== Selected extract ==
........

Card Management

Overview

The AMD AMA Video SDK builds on the Xilinx Resource Manager (XRM) to interface with AMD video acceleration cards. The AMD AMA Video SDK includes the mautil, mamgmt , and xrmadm command line tools for card installation, upgrade, and management.

mautil, mamgmt and print_ma35_load

The AMD Board Utility (mautil), and the AMD Board Management Utility (mamgmt) are standalone command line tools used to query, and administer AMD acceleration cards. print_ma35_load prints load status of the card in a readable manner.

  • mautil is used to examine and identify the installed accelerator card(s). This option is meant for use by unprivileged users to get status information on AMD AMA devices. mautil is available on both the bare-metal host and guest VM.

  • mamgmt is used to examine devices, flash, reset and administer the installed accelerator card(s). This option is meant for use by privileged users to get status information of AMD AMA devices, flash firmware, create VFs, and reset target devices. mamgmt is not available on VF instances.

The mautil, and mamgmt commands can target specific device(s) by using PCIe BDF (Bus:Device.Function) identifier. The BDF notation works as follows:

  • PCI Bus number in hexadecimal, often padded using a leading zeros to two or four digits

  • A colon (:)

  • PCI Device number in hexadecimal, often padded using a leading zero to two digits . Sometimes this is also referred to as the slot number.

  • A decimal point (.)

  • PCI Function number in hexadecimal.

xrmadm and xrmd

XRM is the software which manages the hardware accelerators available in the system. The XRM Systemd daemon (xrmd) is a background process supporting reservation, allocation, and release of hardware acceleration resources. The XRM xrmadm command line tool is used to interact with the XRM daemon (xrmd) in order to check status and generate resource utilization reports.

For more details about the XRM commands specific to the AMD AMA Video SDK refer to the XRM Command Reference Guide.

Note

To start, stop or get the status of xrmd, use systemctl, e.g., to get the current status of the daemon, issue the following:

systemctl status xrmd

Card and Device Identifiers

Device BDF

The list of all installed AMD AMA Video SDK compatible devices, including their BDF is obtained with the mautil examine or sudo mamgmt examine command.

For example, the command below detected 2 devices and lists their BDFs:

$ mautil examine
-----------------------------------------------------------------------------------------
System Configuration
-----------------------------------------------------------------------------------------
  OS Name                  : Linux
  Release                  : 5.15.0-91-generic
  Version                  : #101-Ubuntu SMP Tue Nov 14 13:30:08 UTC 2023
  Machine                  : x86_64
  CPU Cores                : 24
  Memory                   : 127950.27 MB (124.95 GB)
  System Up Time           : 0.02D (00D:00H:33M:57S)

........

== What is required ==
From the card management page, quote word for word the passage starting with "Card Management" and going on through "a readable manner.".

Stored entries:
........

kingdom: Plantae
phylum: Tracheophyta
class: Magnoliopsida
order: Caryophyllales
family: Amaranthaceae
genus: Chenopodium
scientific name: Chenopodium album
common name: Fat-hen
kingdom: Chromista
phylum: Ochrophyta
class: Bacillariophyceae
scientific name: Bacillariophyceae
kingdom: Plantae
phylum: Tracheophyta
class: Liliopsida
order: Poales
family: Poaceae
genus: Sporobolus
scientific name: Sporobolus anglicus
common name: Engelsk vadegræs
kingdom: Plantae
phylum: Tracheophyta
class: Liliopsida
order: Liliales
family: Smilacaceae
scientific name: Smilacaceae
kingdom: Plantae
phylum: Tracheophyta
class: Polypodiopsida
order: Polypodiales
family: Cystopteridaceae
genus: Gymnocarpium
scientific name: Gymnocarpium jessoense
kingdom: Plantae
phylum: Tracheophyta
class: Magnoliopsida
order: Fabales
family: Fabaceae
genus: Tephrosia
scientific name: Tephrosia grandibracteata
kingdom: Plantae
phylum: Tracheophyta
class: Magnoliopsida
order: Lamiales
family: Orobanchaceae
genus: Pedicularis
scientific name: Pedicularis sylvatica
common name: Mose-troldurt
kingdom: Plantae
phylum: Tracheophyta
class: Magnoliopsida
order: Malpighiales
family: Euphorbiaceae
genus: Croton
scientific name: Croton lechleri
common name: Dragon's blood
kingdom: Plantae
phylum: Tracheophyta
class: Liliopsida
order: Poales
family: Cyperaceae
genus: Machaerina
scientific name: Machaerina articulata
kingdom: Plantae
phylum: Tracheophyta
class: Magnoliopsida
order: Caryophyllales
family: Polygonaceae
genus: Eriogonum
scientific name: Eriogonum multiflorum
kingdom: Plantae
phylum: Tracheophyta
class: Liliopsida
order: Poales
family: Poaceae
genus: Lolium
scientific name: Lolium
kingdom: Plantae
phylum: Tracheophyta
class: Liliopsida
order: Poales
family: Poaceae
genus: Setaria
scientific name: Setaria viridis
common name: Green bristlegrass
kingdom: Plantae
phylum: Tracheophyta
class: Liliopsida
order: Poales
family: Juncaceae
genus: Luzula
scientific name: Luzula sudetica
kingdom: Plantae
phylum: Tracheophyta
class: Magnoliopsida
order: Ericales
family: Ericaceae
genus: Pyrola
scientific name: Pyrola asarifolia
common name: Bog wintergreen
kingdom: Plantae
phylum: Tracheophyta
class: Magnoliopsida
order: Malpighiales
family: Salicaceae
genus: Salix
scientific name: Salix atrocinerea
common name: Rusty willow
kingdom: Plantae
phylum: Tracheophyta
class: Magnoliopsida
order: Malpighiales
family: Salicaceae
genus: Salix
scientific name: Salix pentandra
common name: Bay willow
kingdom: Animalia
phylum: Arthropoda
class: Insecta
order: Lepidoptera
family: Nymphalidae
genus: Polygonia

........

== Answer to the exercise ==
Card Management

Overview

The AMD AMA Video SDK builds on the Xilinx Resource Manager (XRM) to interface with AMD video acceleration cards. The AMD AMA Video SDK includes the mautil, mamgmt , and xrmadm command line tools for card installation, upgrade, and management.

mautil, mamgmt and print_ma35_load

The AMD Board Utility (mautil), and the AMD Board Management Utility (mamgmt) are standalone command line tools used to query, and administer AMD acceleration cards. print_ma35_load prints load status of the card in a readable manner.